The Global Cyber Security Capacity Centre (GCSCC) is a leading international centre for research on efficient and effective cybersecurity capacity-building, promoting an increase in the scale, pace, quality and impact of cybersecurity capacity-building initiatives across the world. It has created a first-of-its-kind model to review cybersecurity capacity maturity across five areas (or ‘dimensions’), which aims to enable nations to self-assess, benchmark, better plan investments and national cybersecurity strategies, and set priorities for capacity development.

In order to increase the impact of the research of the GCSCC and to ensure the sustained use of the CMM, GCSCC has built a Global Constellation of Regional Research Centres. This constellation acts as a force multiplier for the Centre’s work and take on a strong leadership role in the regions. In 2017, the Oceania Cyber Security Centre (OCSC) a not-for-profit collaboration of eight Victorian Universities in Melbourne, Australia, became the first partner of the constellation with funding from the State Government of Victoria. Three years later the Cybersecurity Capacity Centre for Southern Africa (C3SA) was established at the University of Cape Town (UCT) as a consortium between the GCSCC, UCT’s Department of Information Systems, Research ICT Africa, a digital-policy think tank based in Cape Town, and the Norwegian Institute of International Affairs (NUPI). The funding for this two-year project comes from the Norwegian Ministry of Foreign Affairs. The three centres of the Global Constellation, GCSCC, OCSC and C3SA, aim to drive regionally informed cybersecurity-capacity research and lead the deployment of the GCSCC’s CMM in their respective regions, and to sustain the CMM’s impact established over the past six years.

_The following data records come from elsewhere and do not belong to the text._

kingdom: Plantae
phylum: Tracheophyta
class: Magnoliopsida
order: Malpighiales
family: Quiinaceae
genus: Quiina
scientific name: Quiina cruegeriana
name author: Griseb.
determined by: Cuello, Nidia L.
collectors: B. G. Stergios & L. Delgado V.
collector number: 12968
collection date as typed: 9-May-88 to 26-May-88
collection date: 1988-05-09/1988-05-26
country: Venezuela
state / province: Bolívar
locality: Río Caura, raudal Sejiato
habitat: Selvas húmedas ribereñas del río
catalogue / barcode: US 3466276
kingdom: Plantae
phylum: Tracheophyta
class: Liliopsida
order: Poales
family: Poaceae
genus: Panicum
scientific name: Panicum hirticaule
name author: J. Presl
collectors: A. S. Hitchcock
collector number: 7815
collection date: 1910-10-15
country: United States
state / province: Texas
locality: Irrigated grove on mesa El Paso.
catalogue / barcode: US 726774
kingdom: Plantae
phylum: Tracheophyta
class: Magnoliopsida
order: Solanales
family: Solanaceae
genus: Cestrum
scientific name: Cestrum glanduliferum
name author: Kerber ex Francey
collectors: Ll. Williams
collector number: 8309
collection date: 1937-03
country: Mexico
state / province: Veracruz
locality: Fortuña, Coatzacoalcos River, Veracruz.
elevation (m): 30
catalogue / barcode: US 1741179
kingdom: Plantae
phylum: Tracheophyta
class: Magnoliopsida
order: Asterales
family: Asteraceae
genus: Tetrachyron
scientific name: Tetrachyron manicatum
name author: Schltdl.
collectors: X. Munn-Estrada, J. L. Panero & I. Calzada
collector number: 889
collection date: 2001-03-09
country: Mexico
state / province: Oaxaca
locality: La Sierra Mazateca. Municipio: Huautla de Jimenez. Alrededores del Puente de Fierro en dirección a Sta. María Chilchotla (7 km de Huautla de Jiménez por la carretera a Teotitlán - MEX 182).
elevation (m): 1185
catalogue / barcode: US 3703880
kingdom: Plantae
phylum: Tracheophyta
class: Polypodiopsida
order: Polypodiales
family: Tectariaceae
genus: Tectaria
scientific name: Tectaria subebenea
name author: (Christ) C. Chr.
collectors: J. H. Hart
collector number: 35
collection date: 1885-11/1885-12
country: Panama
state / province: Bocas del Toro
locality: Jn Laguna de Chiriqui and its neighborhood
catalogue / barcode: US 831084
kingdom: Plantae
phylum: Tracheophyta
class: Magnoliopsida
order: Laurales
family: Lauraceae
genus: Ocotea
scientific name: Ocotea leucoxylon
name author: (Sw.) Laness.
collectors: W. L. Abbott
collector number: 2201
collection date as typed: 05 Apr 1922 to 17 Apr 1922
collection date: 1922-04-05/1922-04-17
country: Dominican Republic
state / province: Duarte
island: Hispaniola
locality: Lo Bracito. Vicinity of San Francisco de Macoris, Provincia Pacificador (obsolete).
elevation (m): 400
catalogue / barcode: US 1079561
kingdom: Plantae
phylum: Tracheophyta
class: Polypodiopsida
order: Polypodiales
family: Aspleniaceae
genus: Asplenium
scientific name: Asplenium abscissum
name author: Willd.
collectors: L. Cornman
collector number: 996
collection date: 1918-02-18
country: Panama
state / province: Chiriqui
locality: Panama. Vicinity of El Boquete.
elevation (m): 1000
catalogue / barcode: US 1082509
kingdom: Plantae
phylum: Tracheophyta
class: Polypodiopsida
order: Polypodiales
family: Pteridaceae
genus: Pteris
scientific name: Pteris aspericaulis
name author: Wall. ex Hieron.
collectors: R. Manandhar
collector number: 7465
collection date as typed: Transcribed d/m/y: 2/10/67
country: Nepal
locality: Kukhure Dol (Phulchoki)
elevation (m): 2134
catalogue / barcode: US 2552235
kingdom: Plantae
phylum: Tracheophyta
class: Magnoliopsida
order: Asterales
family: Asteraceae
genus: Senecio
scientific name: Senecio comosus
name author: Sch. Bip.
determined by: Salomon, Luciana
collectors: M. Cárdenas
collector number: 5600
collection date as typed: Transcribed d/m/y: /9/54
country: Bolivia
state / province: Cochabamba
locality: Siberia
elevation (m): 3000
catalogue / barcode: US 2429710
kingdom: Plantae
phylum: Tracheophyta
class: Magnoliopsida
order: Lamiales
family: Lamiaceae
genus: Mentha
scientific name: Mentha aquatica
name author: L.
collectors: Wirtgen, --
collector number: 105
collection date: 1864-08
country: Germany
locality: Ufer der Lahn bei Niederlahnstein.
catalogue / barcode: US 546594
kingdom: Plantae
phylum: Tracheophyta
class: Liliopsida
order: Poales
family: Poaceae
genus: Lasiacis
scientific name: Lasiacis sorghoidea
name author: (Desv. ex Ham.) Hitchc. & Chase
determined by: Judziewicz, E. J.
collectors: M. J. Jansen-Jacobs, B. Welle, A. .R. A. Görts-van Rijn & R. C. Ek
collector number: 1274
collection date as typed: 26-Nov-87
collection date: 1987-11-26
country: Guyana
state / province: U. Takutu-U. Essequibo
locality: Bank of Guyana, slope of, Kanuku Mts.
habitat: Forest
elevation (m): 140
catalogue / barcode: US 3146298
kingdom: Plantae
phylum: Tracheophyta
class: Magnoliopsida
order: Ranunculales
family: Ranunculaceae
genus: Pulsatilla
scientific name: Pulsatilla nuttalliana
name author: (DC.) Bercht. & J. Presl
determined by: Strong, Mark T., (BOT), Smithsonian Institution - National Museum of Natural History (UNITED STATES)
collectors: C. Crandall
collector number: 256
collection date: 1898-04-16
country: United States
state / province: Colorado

The constellation remit is to:

  • foster multidisciplinary research on efficient and effective cybersecurity capacity-building worldwide with a specific focus on the regions;
  • drive regional ownership of the development and progress of the CMM;
  • broaden and sustain the deployment of the CMM;
  • support greater effectiveness and targeting of cybersecurity capacity-building and impact, developing and delivering capacity building programmes targeted to their regions’ need,
  • establish knowledge exchange and research collaborations with major research institutions and capacity building organisations operating in their region, which will become amplifiers of the constellations work including their own, and develop a regional body of cybersecurity research.
  • Each contribute to the global research project, inform a global understanding of cybersecurity capacity and ensure the sustainable global impact of the CMM/CHF.

The Regional Centres also provide a single entry point for capacity-building activity on cybersecurity specifically in each region, essentially operationalising the requirement for coordination and collaboration in order to reduce duplication of efforts. This will lead to a deeper understanding of what constitutes national level cybersecurity capacity, the context of cybersecurity capacity in the regions, and research informed policy development and implementation. Additionally, the Regional Centres will develop and provide education and training offerings on crucial issues around cybersecurity, informed by the deployments of the CMM and the regional-focused research by the Regional Centres and the global constellation.